Her sister warns that she'll be stigmatized if she goes public, not least since Yamaguchi, an older man, was Washington bureau chief for the Tokyo Broadcasting System (TBS) and a journalist with close ties to the police and Prime Minister Shinzo Abe (Yamaguchi's biography of Abe was published around the same time Itô's criminal case was dismissed). How can she continue to work as a journalist when she can no longer operate under the radar and everyone sees her as a victim? Not least when it goes against Japanese norms for rape victims to remain silent. Itô feels she has no choice, since the police declined to take action.
Though the DNA evidence is insufficient, a taxi driver remembers that Yamaguchi carried Itô, then a 26-year-old Reuters intern, into a hotel, though she told the driver repeatedly she wanted to go home--security footage confirms his remembrance.
A radio talk show host doesn't mince words. "She should be choked," he states, a disturbing indication of the criticism she faces, so she leaves work, moves in with a friend, and pours her energies into a book, Black Box: The Memoir That Sparked Japan’s #MeToo Movement, which forms the basis of this documentary. In 2021, it would become available in an English translation.
As Itô pushes on, she finds that the police lied to her when they said they didn't have an arrest warrant for Yamaguchi. The first investigator tells her otherwise, but he was quickly replaced. Later, she shifts from a criminal to a civil case. For all the inaction, lies, and criticism, she meets with women in both official and unofficial capacities grateful for her willingness to share her story.

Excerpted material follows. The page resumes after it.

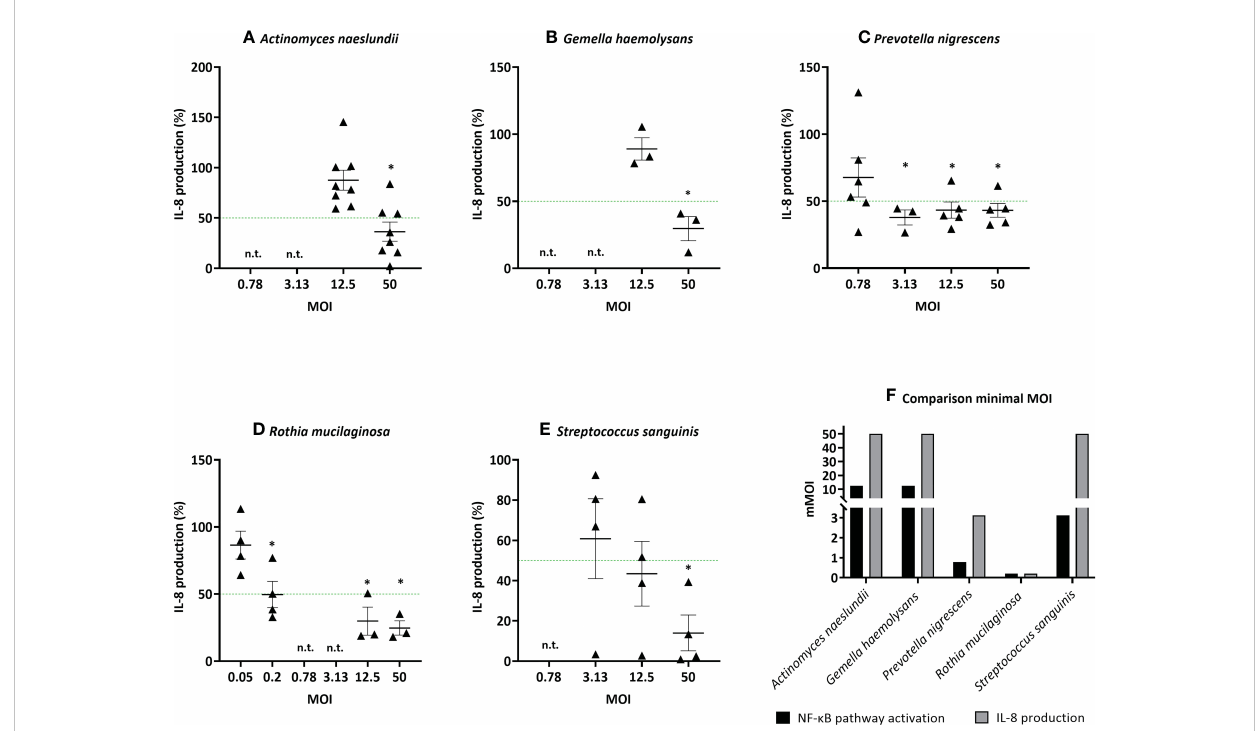
FIGURE 5 Determination of the minimal effective MOI (mMOI IL-8 ) of commensal bacteria in (3D) A549 cells based on IL-8 secretion. Selected lung commensals at different MOI were cultured with LPS and the mMOI IL-8 was determined using an ELISA for IL-8 quanti fi cation, with (A) A. naeslundii , (B) G. haemolysans , (C) P. nigrescens , (D) R. mucilaginosa , (E) S. sanguinis . On the vertical axis % IL-8 production compared to LPS-stimulated cells is shown, on the horizontal axis the tested MOI is depicted. The mMOI IL-8 was de fi ned as the lowest MOI with anti-in fl ammatory activity (i.e.< 50% IL-8 production compared to LPS- stimulated cells as visualized by a green line, p< 0.05). *: p< 0.05, n ≥ 3, n.t.: not tested. (F) Comparison of the minimal MOI for inhibition of NF- k B pathway activation and IL-8 production. On the vertical axis the minimal MOI is shown, on the horizontal axis the selected microbiota members are depicted.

Then Yamaguchi sues Itô for damage to his reputation to the tune of 130 million yen--over $850,000 in US currency--a sum she could not possibly pay. In the end, she won damages to the tune of $30,000, and his countersuit was dismissed.
All told, Shiori Itô spent eight years in the pursuit of justice. Along the way, American news outlets, like NPR and The New York Times, picked up her story, and the prime minister, who insisted he didn't want to get involved, was assassinated in 2022. Though Itô's experience was specific to Japan, the ways in which powerful men abuse their positions remains a universal problem, though other victims, both in and outside of Japan, may have more options in the wake of her bravery and resilience.
What kind of film collection would this title be suitable for?
Shiori Itô's directorial debut would be suitable for Documentary, Asian/Japanese, International, and Women & Gender Studies collections in academic and public libraries.
What kind of film series would this narrative fit in?
Black Box Diaries would fit with a series on Oscar-nominated documentaries and Japanese history and culture.